The important thing with self-reflection is that individuals must not just acknowledge areas of improvement, but also what they are excellent at. Doing this allows individuals to develop confidence in their strengths and resolve to work on their weaknesses.

Speaking personally, over the course of my career, self-reflection has helped me get a good understanding of my strengths and weaknesses and allowed me to identify areas of improvement. It encouraged me to develop a sense of personal accountability about my work and gave me the confidence to pursue career streams that I was wary of getting into but which I later found I excelled at.

I thought if self-reflection worked for me, it should work for others too. That’s when I came up with MuchSkills Version 0, which requires an element of self-reflection for it to be useful to everyone in the team or organisation.

How I developed MuchSkills Version 0

I developed a really low-fi version of a skills matrix that was populated by the team members themselves. Its first iteration only documented software skills since our team was small enough for everyone to keep track of each person’s soft skills and interests outside work.

Skills Matrix

This chart was a skill sets matrix, with way more powerful visualisations than the traditional one. It was colour coded to indicate proficiency in skills.

Those familiar with rock climbing will know about colour coded grips such as the Fontainebleau grading system. The colours used in order of difficulty of the course are white (children's routes), yellow (easy), orange (fairly difficult), blue (difficult), red (very difficult), black and white (extremely difficult). Each grade represents a level that each individual must work towards overcoming. Karate and other martial arts have similar scales.

The chart was in a shared folder that was accessible to all team members and stakeholders including project managers, sales individuals and account or client directors. This accessibility was important because it not just allowed individuals to easily input their personal skills and track those of their peers, but also bridged the gap between stakeholders within the organisation who bring in projects but do not necessarily know members of the delivery team closely.

As a team leader, it allowed me to get an easily accessible overview of my team’s abilities in one place. I was able to see what skills my team was heavy on and what they lacked.

Starting Small

The document wasn’t the most intuitive to use because it was created in Google Sheets and lacked the stickiness a more engaging app could deliver, but the concept proved valuable.
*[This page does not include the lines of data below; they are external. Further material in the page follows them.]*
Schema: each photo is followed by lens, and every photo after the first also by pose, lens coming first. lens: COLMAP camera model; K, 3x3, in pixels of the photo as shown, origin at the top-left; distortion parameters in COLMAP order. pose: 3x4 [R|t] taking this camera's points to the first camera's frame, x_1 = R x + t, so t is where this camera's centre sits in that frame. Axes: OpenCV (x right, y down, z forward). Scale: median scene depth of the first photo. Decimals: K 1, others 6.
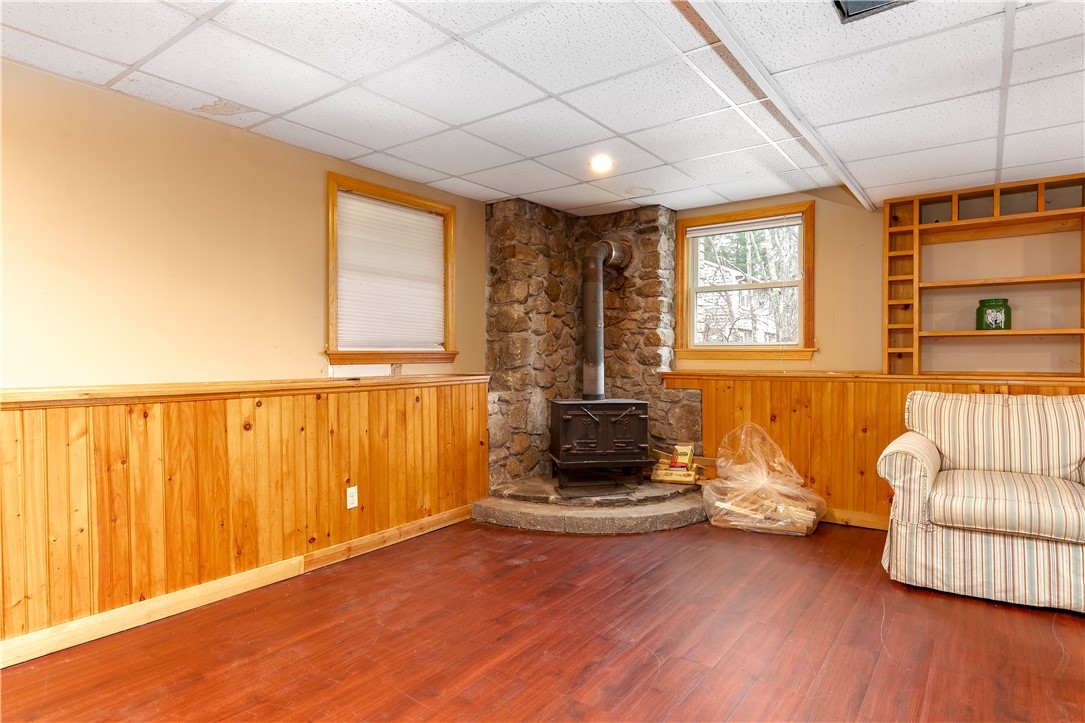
lens RADIAL K [[609.6, 0, 541.0], [0, 609.6, 361.7], [0, 0, 1]] dist [0.015638, 0.000813]
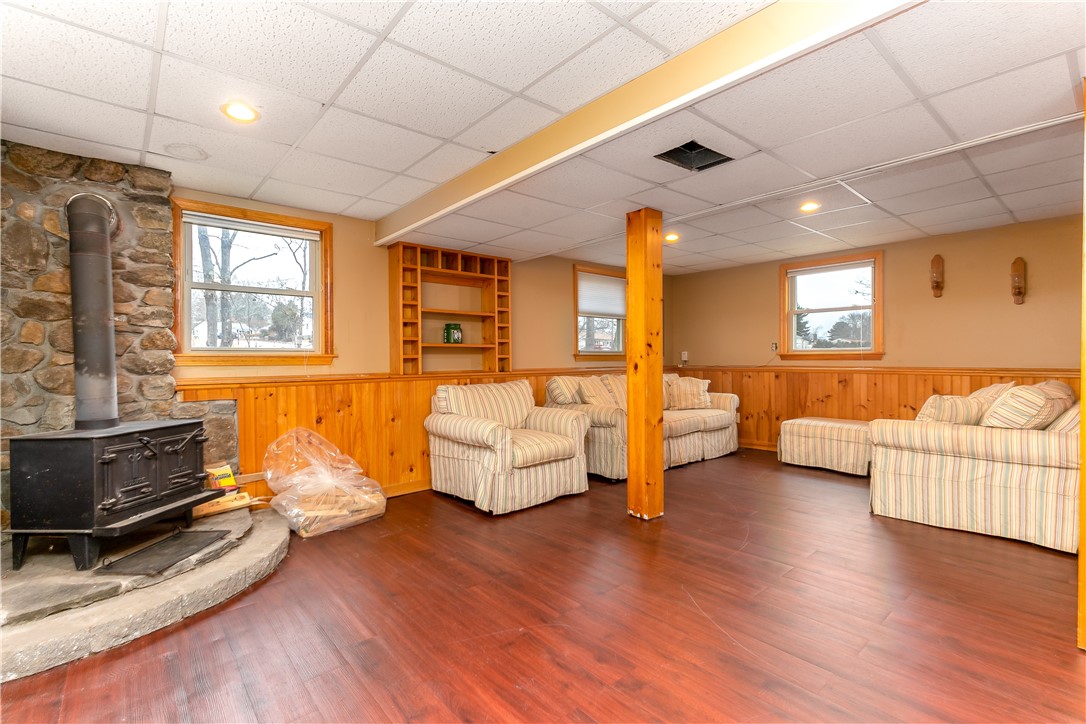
lens RADIAL K [[498.8, 0, 550.3], [0, 498.8, 360.8], [0, 0, 1]] dist [0.008482, -0.001948]
pose [[0.222067, -0.003492, 0.975025, -0.382142], [0.015873, 0.999874, -0.000034, -0.004133], [-0.974902, 0.015484, 0.222094, 0.426400]]
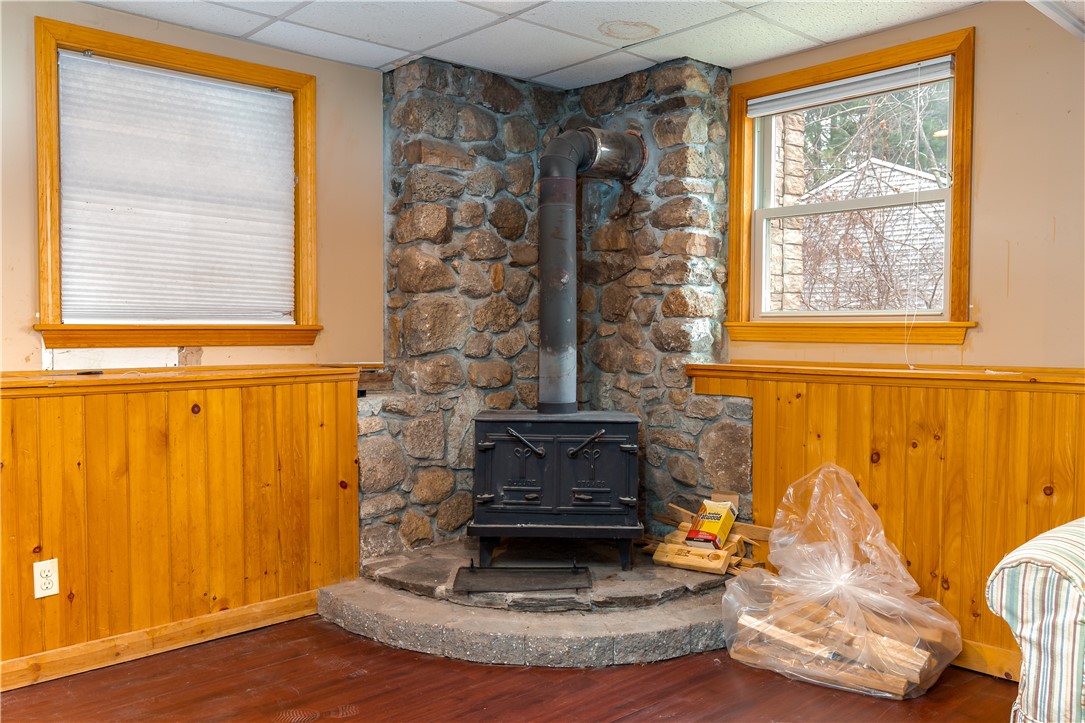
lens RADIAL K [[883.2, 0, 538.7], [0, 883.2, 359.3], [0, 0, 1]] dist [0.010576, 0.000439]
pose [[0.981202, 0.010543, -0.192697, 0.250206], [-0.006081, 0.999700, 0.023729, -0.006419], [0.192890, -0.022111, 0.980971, 0.220235]]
At this scale, the tool was excellent for small consulting companies since team members in such organisations are more connected with one another and often understand each other’s primary competencies at some level.

For larger organisations, where everyone doesn’t know what everyone else does exactly, I felt it was important for the tool to display each individual’s skills in detail. These included: current job focus or designated role, soft skills and interests outside work.

When visualised, this information unlocked a host of different insights, such as a team’s skill sets, balance of skills and interests.

This detailed information helped sales and client directors – who are usually detached from the team – pitch the core competencies of the team to clients, ensuring that employees were happy with the work being brought in as well as the opportunities to build on the skills they were interested in developing.

Detailed information about each employee’s skills and interests also allowed the organisation and team leaders to take quick decisions on allocating the right person for the right job, increasing productivity and staying competitive.

Since I’ve worked with digital products for most of my professional career, I decided to transform this simple spreadsheet into a software that was meant to make this data visualisation easier to input and read. 

MuchSkills was the natural next step to ensure that individuals, teams and organisations all had the tools to look beyond wordy CVs, self-indulgent cover letters and boring skills matrices by putting skills at the centre of any discussion – be it a new job applicant, or a project manager looking to assemble the best team available.

And that is how MuchSkills was born a new way to visualise skills and skill sets.